# Exercício proposto 1
Reproduza a parte do texto sobre competências organizacionais começando em "Outros autores consideram" e indo até "inovação em segurança.".
# Exercício proposto 2
No texto sobre competências organizacionais, quais empresas são citadas? Indique cada uma junto com a qualidade que o texto lhe atribui.

DEFININDO AS COMPETÊNCIAS ORGANIZACIONAIS
Por meio da Voz do Mercado

André Freitas (*)

A abordagem de Gestão por Competências tem se destacado no campo da gestão de pessoas, com as organizações, públicas e privadas, empenhadas no aprimoramento das competências profissionais de seus colaboradores. Contudo, surge uma questão: não seria igualmente importante que as empresas se dedicassem ao desenvolvimento de um conjunto específico de competências organizacionais para prosperarem em seus mercados? Acredito que sim, no entanto, a atenção dada à dimensão organizacional (Gestão das Competências Organizacionais) ainda não é tão presente nas empresas quanto a dimensão humana (Gestão de Pessoas por Competências).

O conceito

A palavra “competência” pode receber diversos significados tais como alçada, campo de atuação, atribuição, capacidade de realizar determinada tarefa e outras. Na temática da gestão de pessoas, grande parte dos autores define competência como a combinação sinérgica de “conhecimentos, habilidades, e atitudes” – o famoso CHA.

Na dimensão organizacional muitos autores se apoiam no conceito de Competência Central (Core Competence) proposto por Prahalad e Hamel1: “conhecimento coletivo da empresa sobre como coordenar diversas habilidades e tecnologias de produção”

Já Fleury & Fleury2 (2004), citando Mills, por sua vez, apresenta quatro níveis de competências:

  • Competências essenciais: chave para a sobrevivência da organização;
  • Competências distintivas: reconhecidas pelos clientes como diferenciadoras;
  • Competências organizacionais: conjunto de habilidades coletivas e gerais;
  • Competências individuais: saber agir associado à entrega.

Outros autores consideram como Competência Organizacional aquela qualidade que distingue a empresa das demais, e é reconhecida pelo mercado, por exemplo:

  • Apple: inovação tecnológica;
  • Amazon: experiência do cliente;
  • Toyota: excelência operacional;
  • Volvo: inovação em segurança.

Independentemente da definição conceitual, na prática a questão que deve ser respondida é: como saber quais são, se a organização possui, e em que medida, as competências organizacionais necessárias para conseguir um ótimo desempenho no seu mercado? A resposta está na abordagem denominada Voz do Mercado. Nessa metodologia, a perspectiva interna das competências organizacionais (autopercepção) é confrontada com a percepção externa (do mercado). Esse confronto mostra se a organização possui, ou não, e em que grau, as competências que o mercado valoriza.

# Trechos do conjunto
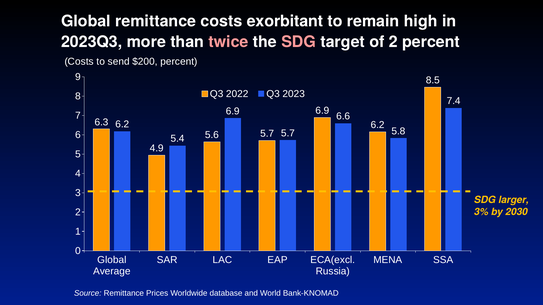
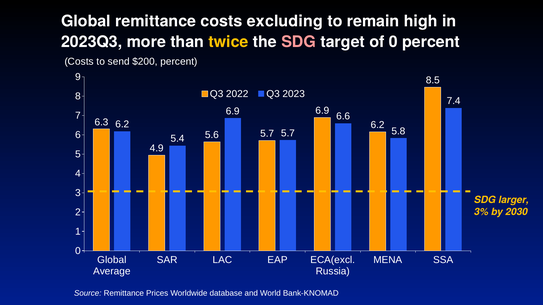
exorbitant: exorbitant -> excluding
twice colour: pink -> yellow
of 2: 2 -> 0
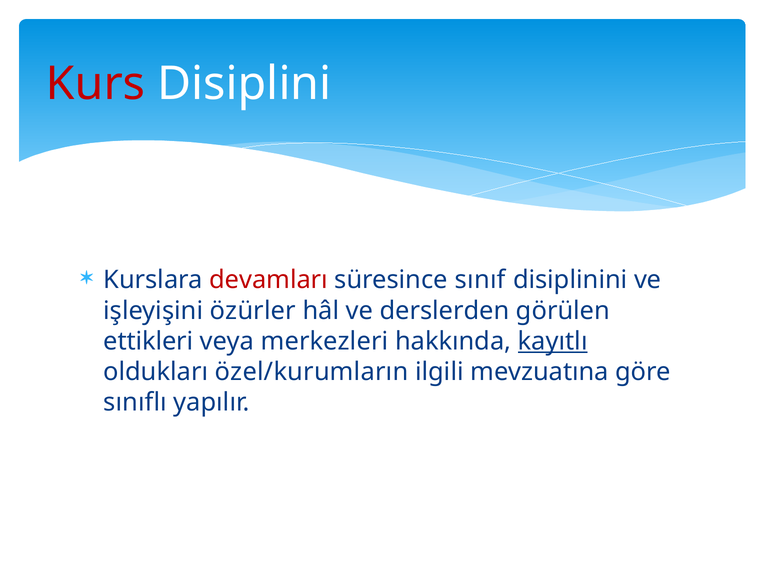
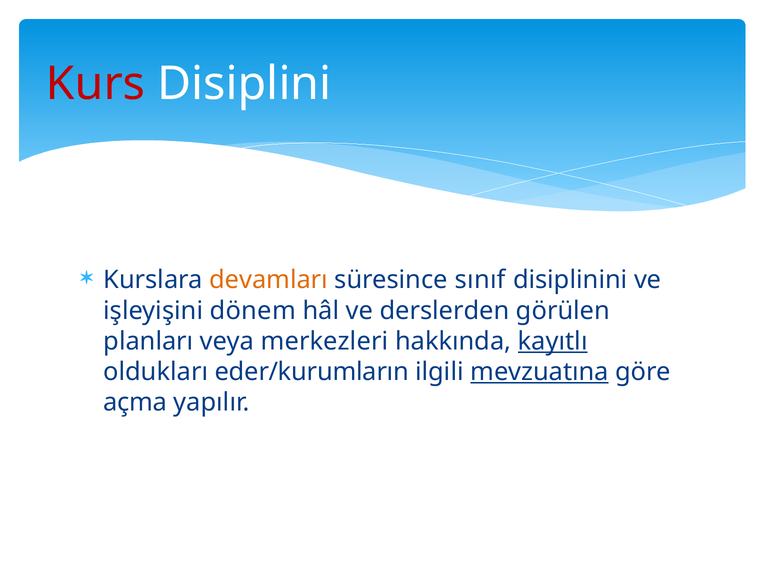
devamları colour: red -> orange
özürler: özürler -> dönem
ettikleri: ettikleri -> planları
özel/kurumların: özel/kurumların -> eder/kurumların
mevzuatına underline: none -> present
sınıflı: sınıflı -> açma
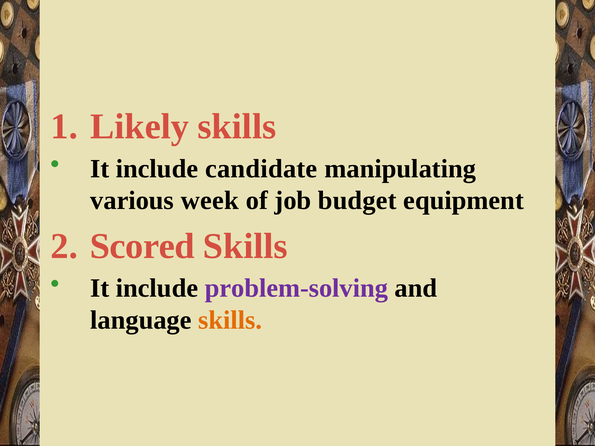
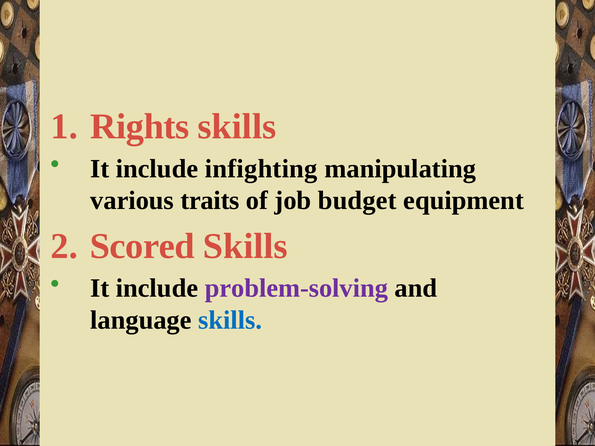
Likely: Likely -> Rights
candidate: candidate -> infighting
week: week -> traits
skills at (230, 320) colour: orange -> blue
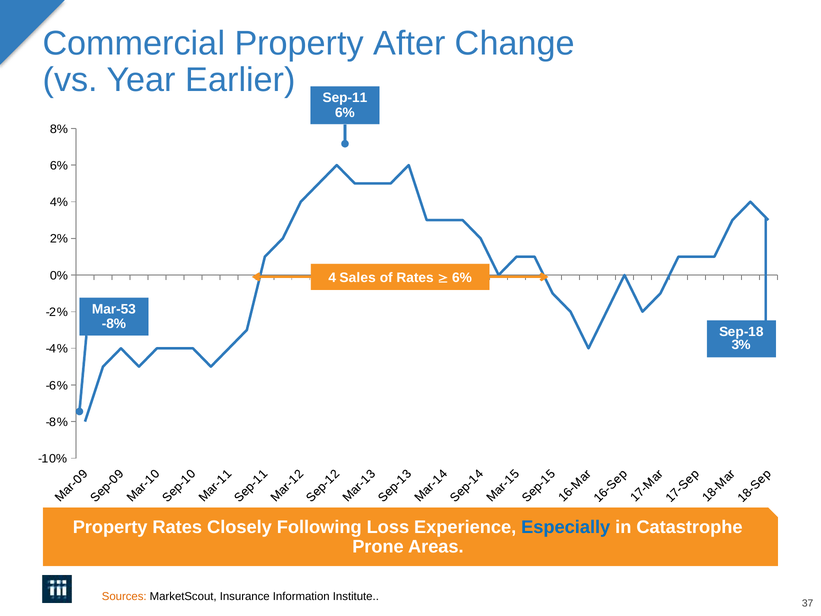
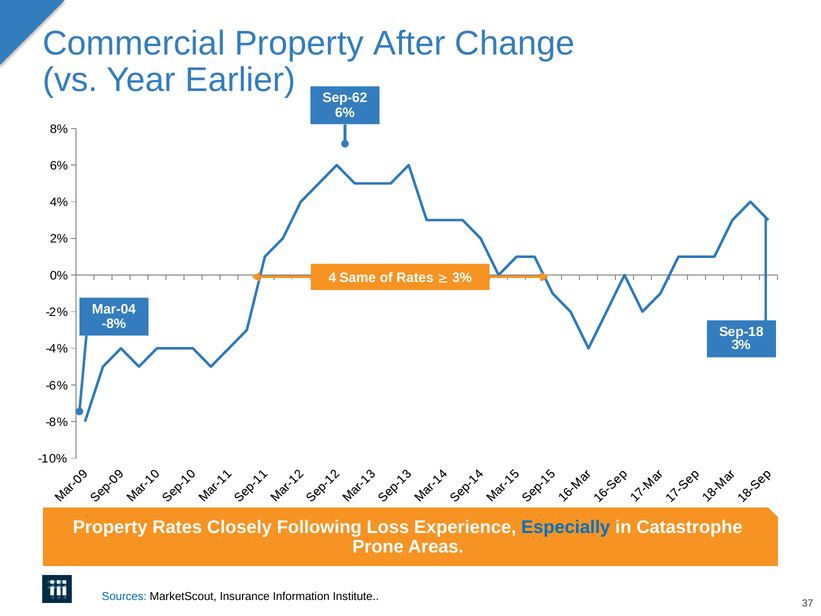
Sep-11: Sep-11 -> Sep-62
Sales: Sales -> Same
6% at (462, 278): 6% -> 3%
Mar-53: Mar-53 -> Mar-04
Sources colour: orange -> blue
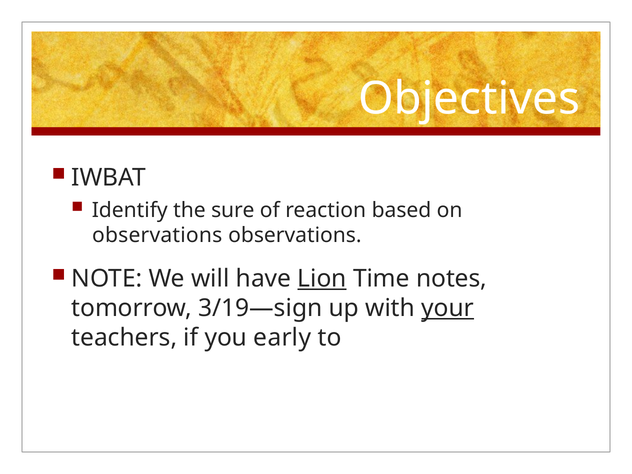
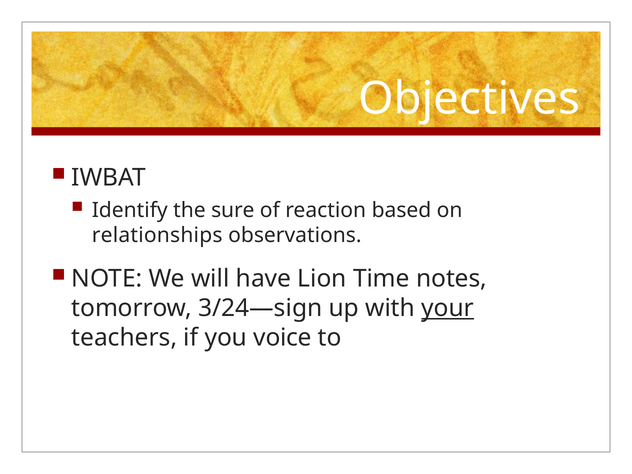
observations at (157, 235): observations -> relationships
Lion underline: present -> none
3/19—sign: 3/19—sign -> 3/24—sign
early: early -> voice
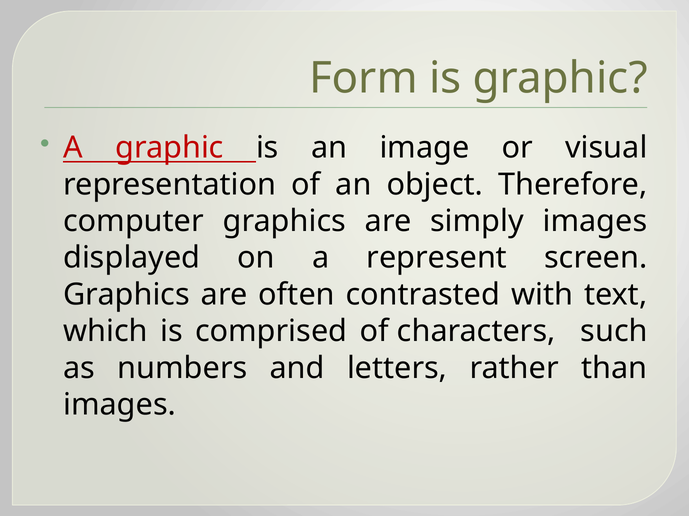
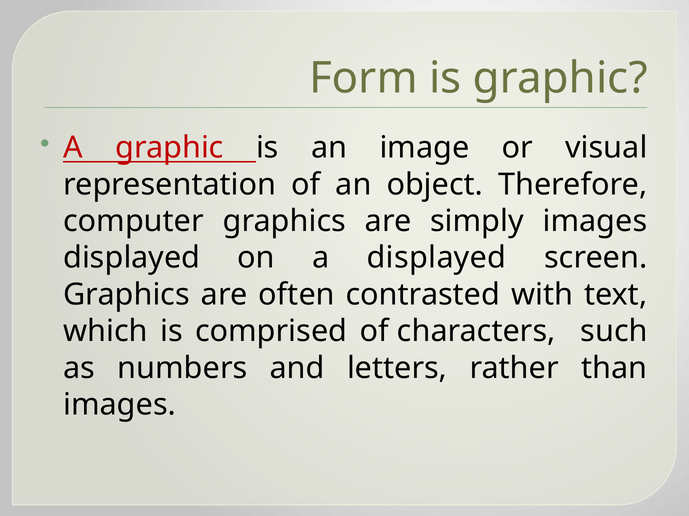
a represent: represent -> displayed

# Solução da tarefa 1
Outros autores consideram como Competência Organizacional aquela qualidade que distingue a empresa das demais, e é reconhecida pelo mercado, por exemplo:

  • Apple: inovação tecnológica;
  • Amazon: experiência do cliente;
  • Toyota: excelência operacional;
  • Volvo: inovação em segurança.

# Solução da tarefa 2
- Apple: inovação tecnológica
- Amazon: experiência do cliente
- Toyota: excelência operacional
- Volvo: inovação em segurança